# Night fishing for Speckled Trout.



## mbhall (Jul 1, 2009)

I am headed to Destin for the next week.  All the reports say that the kings are hitting pretty good near the jetties, but we are staying at a house on the bay with a long dock.  The dock may be 100' long and drops to a ledge at the end.  I have a couple of hydroglow lights that will be traveling with me.  
Does anyone know if it is worth fishing under lights at night during the summer.  If so, what would be the best strategy?
live bait for trout?
trying to catch reds?
or should I not waste my time?

Are the Flounder biting down there right now?

I will greatly appreciate any help!


----------



## Hooked On Quack (Jul 1, 2009)

For years I've been wanting to hit the flats at night and fish top water for big trout, but the idea of a missed strike and a Zara Spook coming towards the boat at 100mph when you can't see always seems to change my mind!!


----------



## swamp hunter (Jul 1, 2009)

I,d get some live shrimp and float them thru the lights , with a small hook , no sinker , no swivel. maybe try another rod with a split shot to float a little deeper. I,ve caught Trout at night during the winter shrimp runs


----------



## Swamprat (Jul 1, 2009)

We use to fish a rod or two out of the back of the boat with a fresh caught shrimp while shrimping in Oak Hill and we would always catch some decent trout that were attracted to the lights.

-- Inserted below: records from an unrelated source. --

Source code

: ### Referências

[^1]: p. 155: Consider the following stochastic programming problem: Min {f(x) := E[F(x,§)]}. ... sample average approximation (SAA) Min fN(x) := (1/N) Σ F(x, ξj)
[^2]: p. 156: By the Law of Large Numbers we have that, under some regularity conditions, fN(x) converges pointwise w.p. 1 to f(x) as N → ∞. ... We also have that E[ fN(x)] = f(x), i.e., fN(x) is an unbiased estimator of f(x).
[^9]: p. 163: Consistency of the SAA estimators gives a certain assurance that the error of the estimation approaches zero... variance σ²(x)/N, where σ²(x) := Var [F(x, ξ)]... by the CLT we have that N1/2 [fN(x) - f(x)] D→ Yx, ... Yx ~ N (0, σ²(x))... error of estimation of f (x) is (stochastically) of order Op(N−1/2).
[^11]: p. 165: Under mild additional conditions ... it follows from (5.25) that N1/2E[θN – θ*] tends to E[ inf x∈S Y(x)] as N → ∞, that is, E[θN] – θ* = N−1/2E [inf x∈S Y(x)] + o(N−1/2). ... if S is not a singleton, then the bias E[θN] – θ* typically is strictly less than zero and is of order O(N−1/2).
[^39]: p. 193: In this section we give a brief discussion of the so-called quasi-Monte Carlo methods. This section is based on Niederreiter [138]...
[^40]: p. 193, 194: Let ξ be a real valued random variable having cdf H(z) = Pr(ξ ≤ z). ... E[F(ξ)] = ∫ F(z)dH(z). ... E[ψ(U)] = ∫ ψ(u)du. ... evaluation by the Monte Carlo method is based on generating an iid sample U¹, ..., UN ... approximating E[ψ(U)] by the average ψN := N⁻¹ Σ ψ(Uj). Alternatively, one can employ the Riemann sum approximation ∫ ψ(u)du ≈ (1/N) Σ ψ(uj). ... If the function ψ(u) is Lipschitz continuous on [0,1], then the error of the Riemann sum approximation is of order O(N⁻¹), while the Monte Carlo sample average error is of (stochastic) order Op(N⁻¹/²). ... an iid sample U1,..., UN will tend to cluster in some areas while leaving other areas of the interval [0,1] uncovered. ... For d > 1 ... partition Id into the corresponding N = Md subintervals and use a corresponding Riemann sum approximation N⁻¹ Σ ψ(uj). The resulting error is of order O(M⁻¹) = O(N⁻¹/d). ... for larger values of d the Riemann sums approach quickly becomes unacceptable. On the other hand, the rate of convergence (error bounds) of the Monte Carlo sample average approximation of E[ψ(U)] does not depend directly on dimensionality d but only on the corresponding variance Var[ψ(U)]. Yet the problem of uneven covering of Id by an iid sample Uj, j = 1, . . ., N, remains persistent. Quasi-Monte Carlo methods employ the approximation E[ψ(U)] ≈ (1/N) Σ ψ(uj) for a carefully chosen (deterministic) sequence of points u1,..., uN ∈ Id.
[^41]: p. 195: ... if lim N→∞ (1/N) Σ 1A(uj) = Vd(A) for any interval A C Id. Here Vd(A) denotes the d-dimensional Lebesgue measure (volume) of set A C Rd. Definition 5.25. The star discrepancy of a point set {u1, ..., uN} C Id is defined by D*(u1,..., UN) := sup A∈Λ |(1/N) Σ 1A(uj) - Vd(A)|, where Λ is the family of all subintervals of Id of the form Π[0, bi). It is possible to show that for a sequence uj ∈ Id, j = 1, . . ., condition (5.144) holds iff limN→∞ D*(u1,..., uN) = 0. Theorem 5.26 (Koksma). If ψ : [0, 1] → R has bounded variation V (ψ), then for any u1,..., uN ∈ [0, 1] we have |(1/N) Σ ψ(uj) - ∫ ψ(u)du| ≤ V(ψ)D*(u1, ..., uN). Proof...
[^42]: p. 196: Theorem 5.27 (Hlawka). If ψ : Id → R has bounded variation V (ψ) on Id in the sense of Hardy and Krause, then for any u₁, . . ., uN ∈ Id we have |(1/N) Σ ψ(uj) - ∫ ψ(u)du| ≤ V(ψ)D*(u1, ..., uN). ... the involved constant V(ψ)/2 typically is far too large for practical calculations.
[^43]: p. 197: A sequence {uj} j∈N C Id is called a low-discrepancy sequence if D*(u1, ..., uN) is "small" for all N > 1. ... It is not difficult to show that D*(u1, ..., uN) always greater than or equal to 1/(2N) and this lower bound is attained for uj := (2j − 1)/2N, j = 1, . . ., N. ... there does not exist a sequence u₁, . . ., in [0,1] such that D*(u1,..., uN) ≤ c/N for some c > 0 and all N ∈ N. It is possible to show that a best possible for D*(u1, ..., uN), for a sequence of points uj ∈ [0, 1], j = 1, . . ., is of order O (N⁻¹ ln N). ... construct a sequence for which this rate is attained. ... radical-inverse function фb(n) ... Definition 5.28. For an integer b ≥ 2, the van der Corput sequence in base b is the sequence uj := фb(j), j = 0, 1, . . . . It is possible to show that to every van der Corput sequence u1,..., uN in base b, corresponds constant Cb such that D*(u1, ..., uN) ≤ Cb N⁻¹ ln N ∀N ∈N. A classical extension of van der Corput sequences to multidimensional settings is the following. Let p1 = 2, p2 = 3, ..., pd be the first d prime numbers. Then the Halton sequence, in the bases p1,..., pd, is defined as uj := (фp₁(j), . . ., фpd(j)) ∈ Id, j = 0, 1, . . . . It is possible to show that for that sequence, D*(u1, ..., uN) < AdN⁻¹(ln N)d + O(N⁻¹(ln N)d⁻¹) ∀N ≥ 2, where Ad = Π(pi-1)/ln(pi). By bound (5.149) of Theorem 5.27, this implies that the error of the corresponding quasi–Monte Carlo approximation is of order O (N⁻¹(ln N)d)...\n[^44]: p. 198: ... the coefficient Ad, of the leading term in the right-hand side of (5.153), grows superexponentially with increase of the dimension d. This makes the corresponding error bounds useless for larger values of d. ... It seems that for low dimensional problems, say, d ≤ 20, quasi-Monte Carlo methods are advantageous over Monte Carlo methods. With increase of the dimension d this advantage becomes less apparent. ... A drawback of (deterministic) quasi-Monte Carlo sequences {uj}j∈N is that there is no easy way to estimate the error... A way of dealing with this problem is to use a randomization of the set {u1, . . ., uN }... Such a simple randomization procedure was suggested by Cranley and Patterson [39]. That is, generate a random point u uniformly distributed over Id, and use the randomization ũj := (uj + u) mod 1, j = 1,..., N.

The baitfish will swarm to the lights which will attract the bigger predatory fish. Most of the time they will hang just below the edge where the light does not penetrate and then torpedo up into the baitfish.

It might not hurt to chum the lighted area a little with some crushed up shrimp or crab to get the baitfish into a feeding frenzy.


----------



## sentrysam (Jul 1, 2009)

*Fishing ?*

or should I not waste my time?
Fishing is never a waste of time my friend.!....ss


----------



## Mako22 (Jul 1, 2009)

Years ago I lived in Niceville (in the bay near Destin) for a couple of years and we used to fish the lighted docks at night for trout. We caught a good many like others said here using live shrimp. I say go for it and have some fun.


----------



## crackerdave (Jul 5, 2009)

Another vote for live scrimp!


----------